Post-war leader Clement Attlee and 1980s titan Margaret Thatcher were named Britain's most effective 20th-century prime ministers in a study of British premiers for BBC History Magazine.
The pair outscored World War II prime minister Winston Churchill and were rated far higher than current incumbent Tony Blair, who was judged to have been hamstrung by the war in Iraq.
The 20 prime ministers were ranked with a score of one to five by historian Francis Beckett on how well they implemented their visions for changing Britain.
The Conservative Party's Thatcher, who led Britain from 1979 to 1990, scored a maximum five points alongside Attlee.
Beckett said that was because Thatcher "took one sort of society, and turned it into another sort of society".
He chose her 1985 victory over striking miners as a crucial landmark.
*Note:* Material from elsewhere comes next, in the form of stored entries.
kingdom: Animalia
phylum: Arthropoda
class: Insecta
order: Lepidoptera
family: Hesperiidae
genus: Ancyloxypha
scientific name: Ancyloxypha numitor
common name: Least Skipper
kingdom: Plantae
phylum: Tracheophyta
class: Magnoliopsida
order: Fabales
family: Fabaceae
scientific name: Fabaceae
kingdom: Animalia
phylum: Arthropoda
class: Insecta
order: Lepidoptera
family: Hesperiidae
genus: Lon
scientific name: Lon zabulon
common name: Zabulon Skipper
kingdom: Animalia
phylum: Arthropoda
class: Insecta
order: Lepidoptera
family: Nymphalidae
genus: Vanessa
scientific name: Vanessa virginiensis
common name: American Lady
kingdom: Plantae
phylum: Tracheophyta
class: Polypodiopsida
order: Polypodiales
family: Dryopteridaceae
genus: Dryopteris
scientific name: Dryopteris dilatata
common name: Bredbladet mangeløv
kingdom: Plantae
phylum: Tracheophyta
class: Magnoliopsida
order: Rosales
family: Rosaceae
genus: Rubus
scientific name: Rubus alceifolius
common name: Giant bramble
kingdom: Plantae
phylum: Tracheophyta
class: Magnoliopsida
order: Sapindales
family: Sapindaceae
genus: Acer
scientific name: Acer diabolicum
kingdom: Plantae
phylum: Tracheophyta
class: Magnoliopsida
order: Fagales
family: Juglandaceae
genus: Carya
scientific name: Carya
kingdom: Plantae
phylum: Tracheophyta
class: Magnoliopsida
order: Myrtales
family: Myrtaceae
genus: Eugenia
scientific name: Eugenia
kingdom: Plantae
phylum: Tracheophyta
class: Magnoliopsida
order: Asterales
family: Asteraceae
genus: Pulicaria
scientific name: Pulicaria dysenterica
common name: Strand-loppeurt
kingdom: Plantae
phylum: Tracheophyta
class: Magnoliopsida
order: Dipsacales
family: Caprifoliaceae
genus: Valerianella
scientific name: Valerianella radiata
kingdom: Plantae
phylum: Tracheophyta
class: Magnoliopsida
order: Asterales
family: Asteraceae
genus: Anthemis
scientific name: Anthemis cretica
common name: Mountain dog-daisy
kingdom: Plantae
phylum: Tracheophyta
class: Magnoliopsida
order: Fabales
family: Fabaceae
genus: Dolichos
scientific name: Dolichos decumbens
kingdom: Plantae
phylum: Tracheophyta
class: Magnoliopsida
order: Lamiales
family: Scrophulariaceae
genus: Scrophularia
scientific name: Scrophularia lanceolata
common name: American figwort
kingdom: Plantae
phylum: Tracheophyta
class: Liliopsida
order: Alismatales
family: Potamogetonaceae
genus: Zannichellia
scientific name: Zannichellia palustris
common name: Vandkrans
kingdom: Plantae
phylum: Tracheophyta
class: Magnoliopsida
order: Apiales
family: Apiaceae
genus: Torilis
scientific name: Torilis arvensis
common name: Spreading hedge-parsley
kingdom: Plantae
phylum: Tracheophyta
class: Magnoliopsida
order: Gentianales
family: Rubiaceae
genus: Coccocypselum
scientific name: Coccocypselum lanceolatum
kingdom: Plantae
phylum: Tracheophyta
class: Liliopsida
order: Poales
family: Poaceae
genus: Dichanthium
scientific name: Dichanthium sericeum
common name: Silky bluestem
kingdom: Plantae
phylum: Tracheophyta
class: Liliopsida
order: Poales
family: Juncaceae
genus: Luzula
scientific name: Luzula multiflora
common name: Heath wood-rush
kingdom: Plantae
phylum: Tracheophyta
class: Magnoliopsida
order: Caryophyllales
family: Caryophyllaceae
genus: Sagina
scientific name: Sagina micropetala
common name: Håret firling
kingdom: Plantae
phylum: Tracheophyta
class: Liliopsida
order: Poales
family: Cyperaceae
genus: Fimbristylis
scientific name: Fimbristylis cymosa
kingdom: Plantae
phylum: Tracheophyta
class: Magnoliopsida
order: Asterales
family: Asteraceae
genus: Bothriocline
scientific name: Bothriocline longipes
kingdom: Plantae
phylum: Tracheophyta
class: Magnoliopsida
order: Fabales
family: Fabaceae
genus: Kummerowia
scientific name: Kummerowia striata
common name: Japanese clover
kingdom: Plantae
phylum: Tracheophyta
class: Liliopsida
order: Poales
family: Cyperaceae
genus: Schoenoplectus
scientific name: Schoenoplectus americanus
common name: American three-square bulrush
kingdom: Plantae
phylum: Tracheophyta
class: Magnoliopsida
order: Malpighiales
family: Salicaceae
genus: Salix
"Few people under 40 remember a time when trade unions were a real force in the land, when the public sector controlled large swathes of the economy, when local councils controlled education and other local services, when benefits were considered rights of citizenship," he said.
"The defeat and destruction of the once-powerful National Union of Mineworkers was a key moment."
Thatcher, her successor John Major and Blair are the only living people on the list.
Attlee led the Labour Party government from 1945 to 1951, which nationalised industry and established the welfare state, creating an enduring consensus, which was dismantled by Thatcher's reforms.